• **Task to carry out**
Below are some records. Write out exactly their lines from the one with "JCB 555-260R PROTOTYPE" through the one with "Formålet med tilskuddene", and leave the pictures behind.

Stored data entries
==================================================
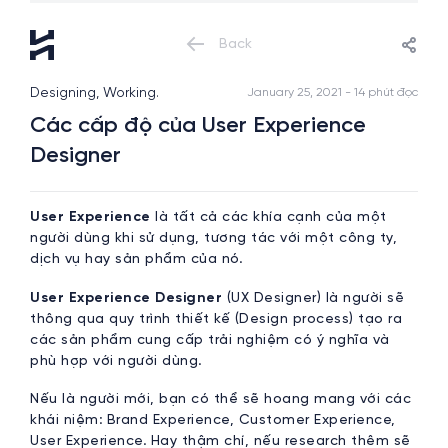
Back
Designing, Working.
January 25, 2021 - 14 phút đọc
Các cấp độ của User Experience
Designer
User Experience
là tất cả các khía cạnh của một
người dùng khi sử dụng, tương tác với một công ty,
dịch vụ hay sản phẩm của nó.
User Experience Designer
(UX Designer) là người sẽ
thông qua quy trình thiết kế (Design process) tạo ra
các sản phẩm cung cấp trải nghiệm có ý nghĩa và
phù hợp với người dùng.
Nếu là người mới, bạn có thể sẽ hoang mang với các
khái niệm: Brand Experience, Customer Experience,
User Experience. Hay thậm chí, nếu research thêm sẽ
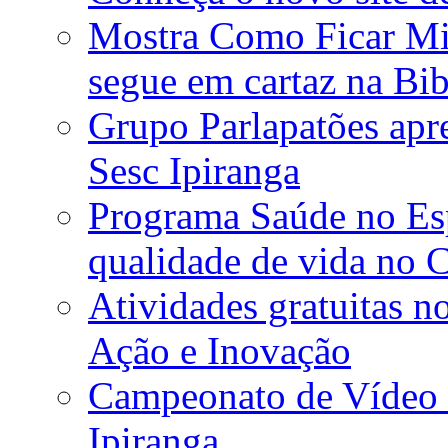
Mostra Como Ficar Mi
segue em cartaz na Bib
Grupo Parlapatões apre
Sesc Ipiranga
Programa Saúde no Esp
qualidade de vida no C
Atividades gratuitas n
Ação e Inovação
Campeonato de Vídeo
Ipiranga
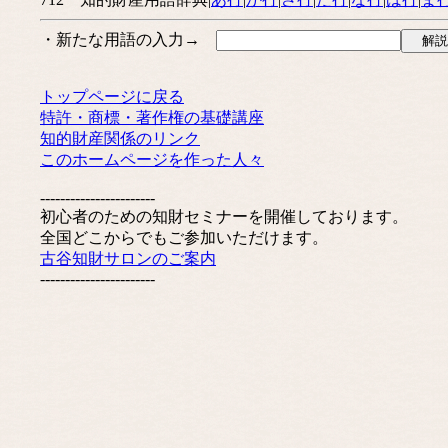
・新たな用語の入力→
トップページに戻る
特許・商標・著作権の基礎講座
知的財産関係のリンク
このホームページを作った人々
-----------------------
初心者のための知財セミナーを開催しております。
全国どこからでもご参加いただけます。
古谷知財サロンのご案内
-----------------------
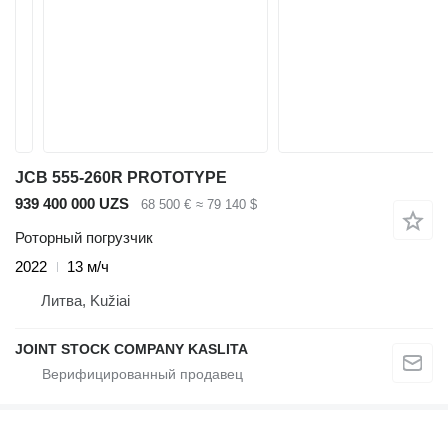
JCB 555-260R PROTOTYPE
939 400 000 UZS
68 500 €
≈ 79 140 $
Роторный погрузчик
2022
13 м/ч
Литва, Kužiai
JOINT STOCK COMPANY KASLITA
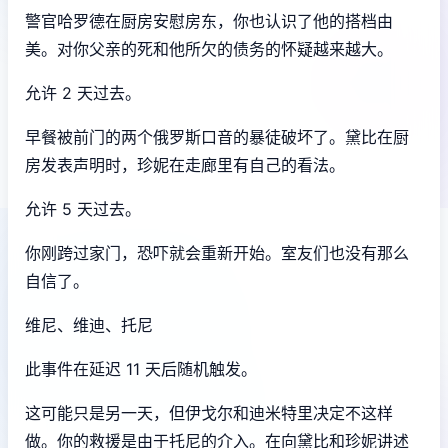
警官哈罗德在厨房安慰房东，你也认识了他的搭档由
美。对你父亲的死和他所欠的债务的怀疑越来越大。
允许 2 天过去。
早餐被前门的两个俄罗斯口音的暴徒破坏了。黛比在厨
房发表声明时，珍妮在走廊里有自己的看法。
允许 5 天过去。
你刚跨过家门，恐吓就会重新开始。室友们也没有那么
自信了。
维尼、维迪、托尼
此事件在延迟 11 天后随机触发。
这可能只是另一天，但伊戈尔和迪米特里决定不这样
做。你的救援是由于托尼的介入。在向黛比和珍妮讲述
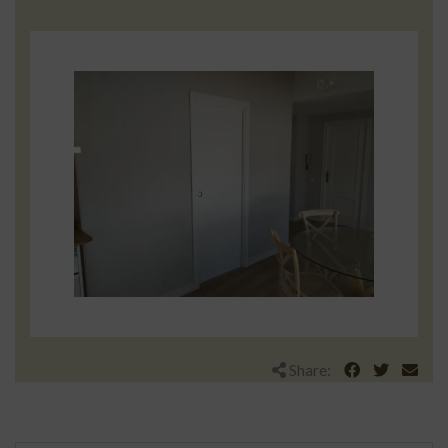
Share:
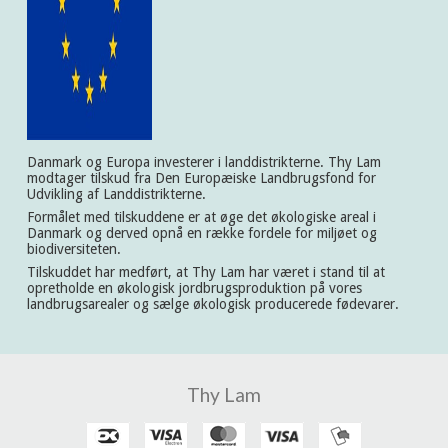
Danmark og Europa investerer i landdistrikterne. Thy Lam
modtager tilskud fra Den Europæiske Landbrugsfond for
Udvikling af Landdistrikterne.
Formålet med tilskuddene er at øge det økologiske areal i
Danmark og derved opnå en række fordele for miljøet og
biodiversiteten.
Tilskuddet har medført, at Thy Lam har været i stand til at
opretholde en økologisk jordbrugsproduktion på vores
landbrugsarealer og sælge økologisk producerede fødevarer.
Thy Lam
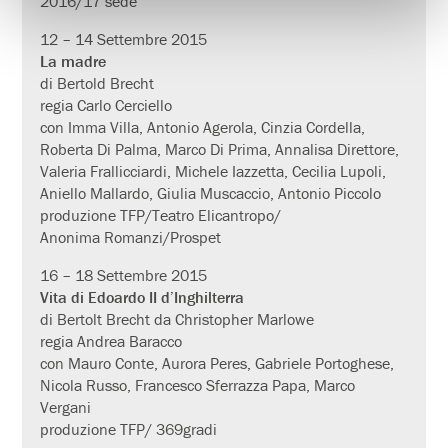
2016/17 sede
12 – 14 Settembre 2015
La madre
di Bertold Brecht
regia Carlo Cerciello
con Imma Villa, Antonio Agerola, Cinzia Cordella,
Roberta Di Palma, Marco Di Prima, Annalisa Direttore,
Valeria Frallicciardi, Michele Iazzetta, Cecilia Lupoli,
Aniello Mallardo, Giulia Muscaccio, Antonio Piccolo
produzione TFP/Teatro Elicantropo/
Anonima Romanzi/Prospet
16 – 18 Settembre 2015
Vita di Edoardo II d’Inghilterra
di Bertolt Brecht da Christopher Marlowe
regia Andrea Baracco
con Mauro Conte, Aurora Peres, Gabriele Portoghese,
Nicola Russo, Francesco Sferrazza Papa, Marco
Vergani
produzione TFP/ 369gradi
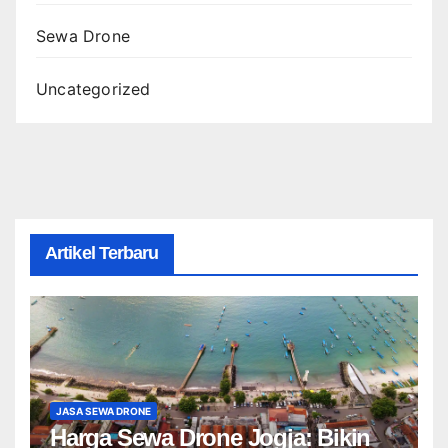
Sewa Drone
Uncategorized
Artikel Terbaru
JASA SEWA DRONE
Harga Sewa Drone Jogja: Bikin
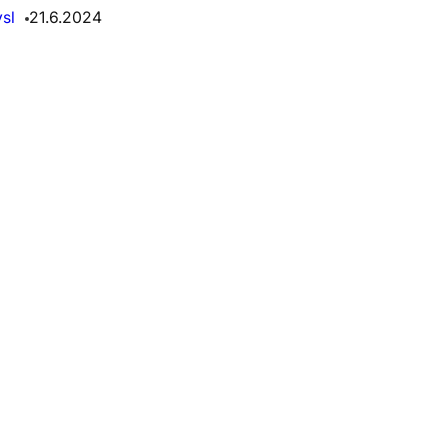
sl
21.6.2024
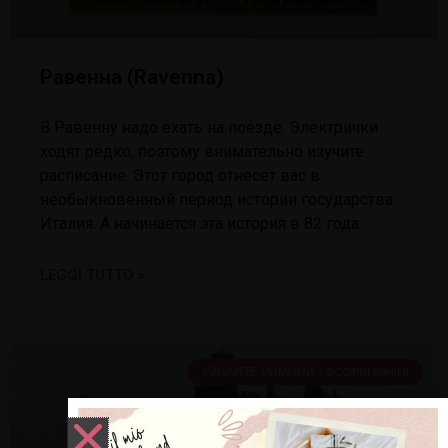
Равенна (Ravenna)
В Равенну надо ехать на поезде. Электрички
ходят редко, поэтому внимательно изучите
расписание. Этот город отнесет вас в
необыкновенный период истории государства
Италия. А начинается эта история в 82 года
LEGGI TUTTO »
УЗНАЙТЕ РИМИНИ - SCOPRI RIMINI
==================================================
• **Response area**
JCB 555-260R PROTOTYPE
939 400 000 UZS
68 500 €
≈ 79 140 $
Роторный погрузчик
2022
13 м/ч
Литва, Kužiai
JOINT STOCK COMPANY KASLITA
警官哈罗德在厨房安慰房东，你也认识了他的搭档由
美。对你父亲的死和他所欠的债务的怀疑越来越大。
允许 2 天过去。
早餐被前门的两个俄罗斯口音的暴徒破坏了。黛比在厨
房发表声明时，珍妮在走廊里有自己的看法。
允许 5 天过去。
你刚跨过家门，恐吓就会重新开始。室友们也没有那么
自信了。
维尼、维迪、托尼
此事件在延迟 11 天后随机触发。
这可能只是另一天，但伊戈尔和迪米特里决定不这样
做。你的救援是由于托尼的介入。在向黛比和珍妮讲述
Share:
Danmark og Europa investerer i landdistrikterne. Thy Lam
modtager tilskud fra Den Europæiske Landbrugsfond for
Udvikling af Landdistrikterne.
Formålet med tilskuddene er at øge det økologiske areal i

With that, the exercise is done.